Have you been listening to these amazing stories from your father and uncles about flats or plots of land bought for a few lakh rupees decade ago which got sold off for crores? Haven’t you? These are the stories that have been ingrained into our minds and make us believe that “Property ownership = wealth + prosperity”. And this wealth is expected to continue growing with time.
Living in your own residence (even though bought with a fat loan) is considered to be a sign of financial stability. This societal pressure is too high to be ignored. And to top it, if you own properties beyond the house you live in, it simply means you have comfortably secured your and your family’s life.
Now before we discuss how good real estate is, as an investment class, let us first see what is not a real estate investment
People make the mistake of considering the house they live in as a real estate investment.

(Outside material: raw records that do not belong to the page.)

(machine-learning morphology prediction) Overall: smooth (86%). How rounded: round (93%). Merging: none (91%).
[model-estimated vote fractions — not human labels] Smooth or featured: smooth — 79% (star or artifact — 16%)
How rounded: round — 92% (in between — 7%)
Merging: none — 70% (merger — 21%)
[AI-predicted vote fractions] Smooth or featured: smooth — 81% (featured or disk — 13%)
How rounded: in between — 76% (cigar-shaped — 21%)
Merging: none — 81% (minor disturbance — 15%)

It is a consumption asset like gold jewelry and most people do not sell it unless they are in dire need of money or buy another residence.
Why so much obsession over it?
Indians often have an emotional connection with real estate and gold investments because of the belief that the value of these assets will always grow with time or remain intact. This emotional bias often comes in the way of investors making rational decisions.

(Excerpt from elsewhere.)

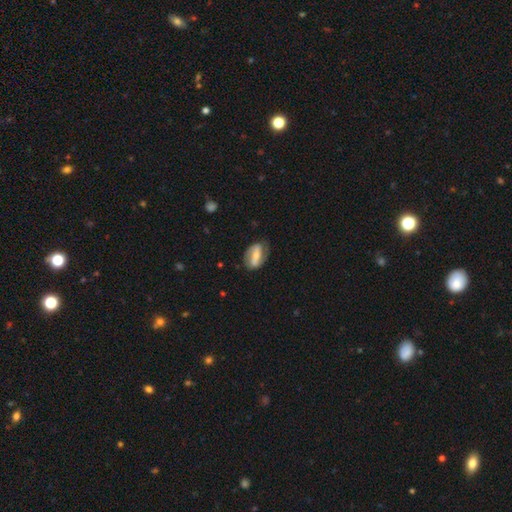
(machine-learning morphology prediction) type=featured or disk (70%); edge-on=no (93%); bar=strong (61%); spiral arms=yes (79%); winding=medium (39%); arm count=2 (84%); bulge=moderate (46%, tied with small); merging=none (73%).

The illusion of great returns: Stories of big returns from our elders have also made most Indians think that holding real estate for a long term will reap exponential gains without getting into the real math behind it.
Another reason behind this obsession is that one can save on the capital gains tax incurred from selling a property for profit by reinvesting all the sale proceeds in another property.

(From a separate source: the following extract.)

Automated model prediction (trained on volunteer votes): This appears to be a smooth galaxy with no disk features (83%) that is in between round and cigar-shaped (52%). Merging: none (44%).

The easy availability of real estate loans and attractive financing schemes have also made it easier to fund real estate investments
Problems with real estate investment
Poor liquidity – makes selling property very difficult because of the large ticket size of the investment.
Mediocre income generation – most real estate investments do not have a great return outlay and their high absolute values fool us into believing we are making money while alternative investments over the same horizon perform better. (We shall discuss this in detail below)
Lack of transparency- real estate prices are not listed often and one cannot always ascertain the actual value of their property as they can for equity or other financial investments.
Let us break the MYTH
Case 1: So, what if your property value more than doubled in the last 10 years. Doing simple math would reveal that the actual CAGR returns are nothing more than 7-8%. This doesn’t even consider miscellaneous costs associated with real estate purchases like maintenance costs, property tax, interest costs on bank loans, etc.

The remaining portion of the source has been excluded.